Tag Archives: travel warnings

New U.S. State Department travel advisory – Northern Mexico

The U.S. State Department has issued a travel advisory warning Americans to exercise “extreme caution” in northern Mexico in the wake of increased drug-related violence. Travel across the border with Mexico by diplomats and their families had been suspended.

The travel advisory warned U.S. citizens against potential firefights, carjackings, kidnappings, and other crimes. The State Department that their employees and their families are banned from traveling across the U.S.-Mexico border to come to or leave their present posts in Mexico.

Road safety is growing concern along the border, the State Department said, following many cases of robbery, harassment, and gunfire between Mexican police and drug syndicates. Drug gangs have went as far as setting roadblocks to control some areas.

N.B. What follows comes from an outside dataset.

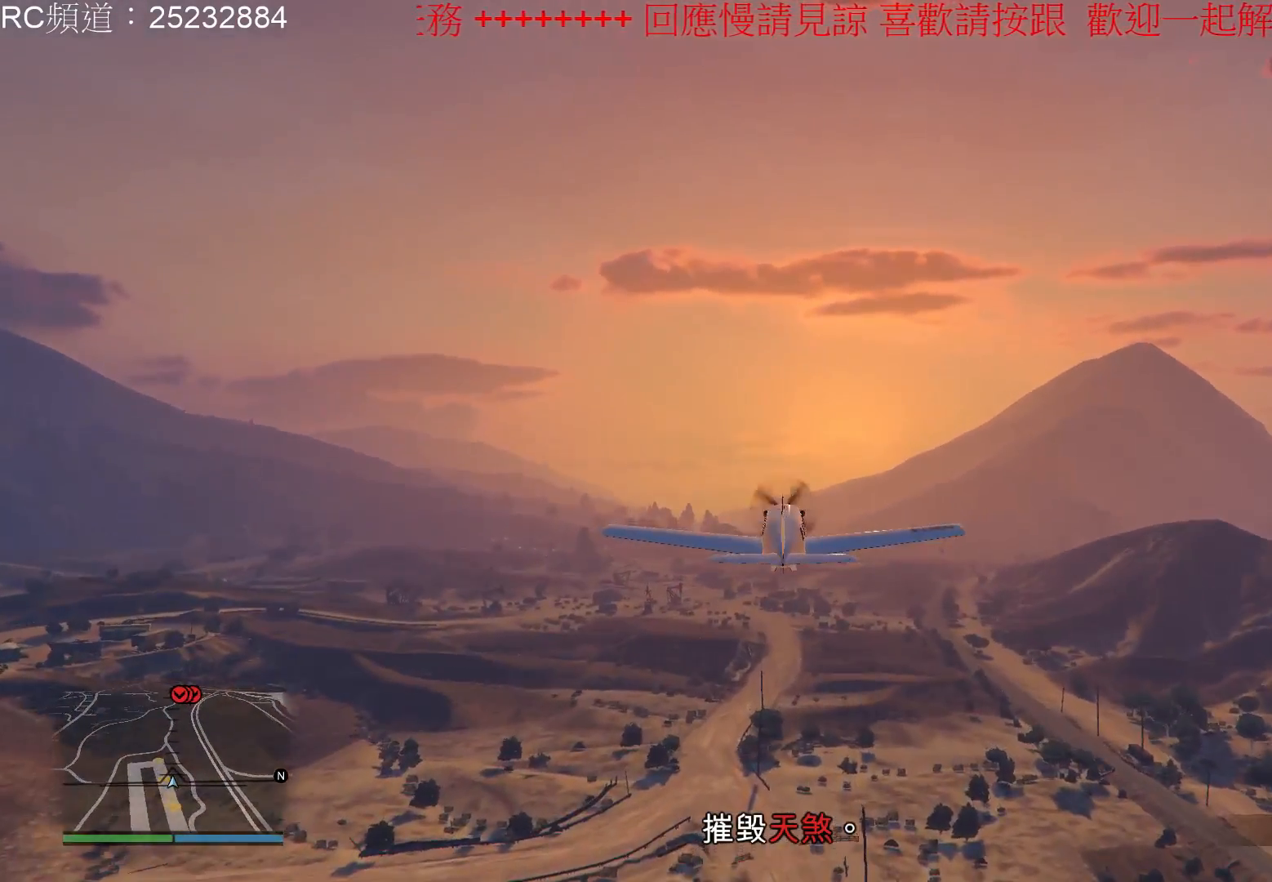
{"buttons": ["R2"], "left_stick": "center", "right_stick": "center", "events": [[133, "left_stick", "down-left"], [333, "left_stick", "center"]]}
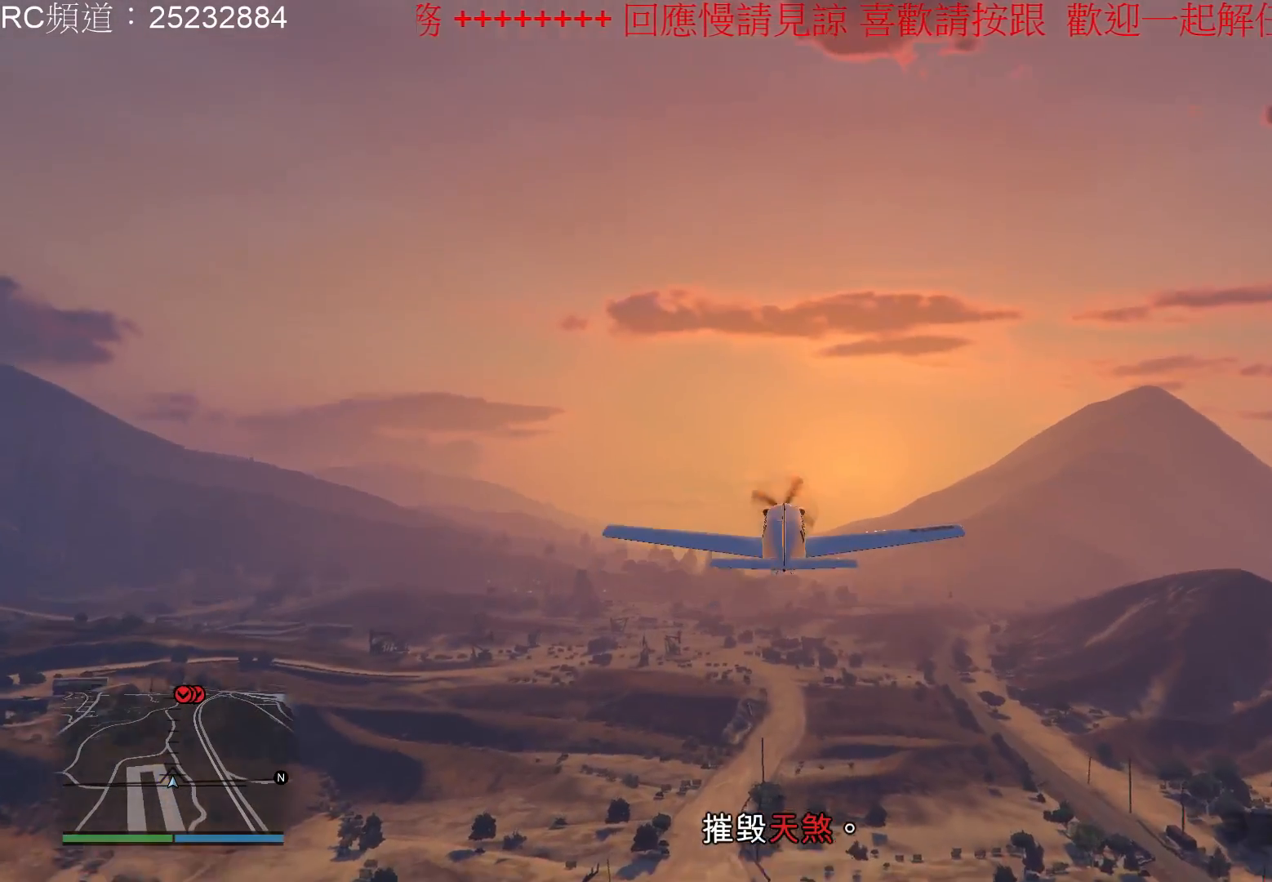
{"buttons": ["R2"], "left_stick": "center", "right_stick": "center", "events": []}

The incidence of violence has spiked recently in Mexico. In Torreon on Sunday, eighteen people were massacred, just a month after nineteen people were killed in a rehab facility in Chichuahua. In Juarez near the border with the U.S., a total of 1,500 people have been killed during this year alone.

Direct involvement by Americans includes the killing of four U.S. citizens from late 2009 to early 2010 in Gomez Palacio, in central Mexico. Most of the American deaths in 2009 happened in Tijuana and Juarez, both border cities.

The State Department advised Americans to “defer unnecessary travel” to Juarez and the state of Michoacan. The department acknowledge that millions of Americans visit Mexico every year under safe conditions but said that the drug violence has worsened and present serious risk for U.S. citizens traveling across the border.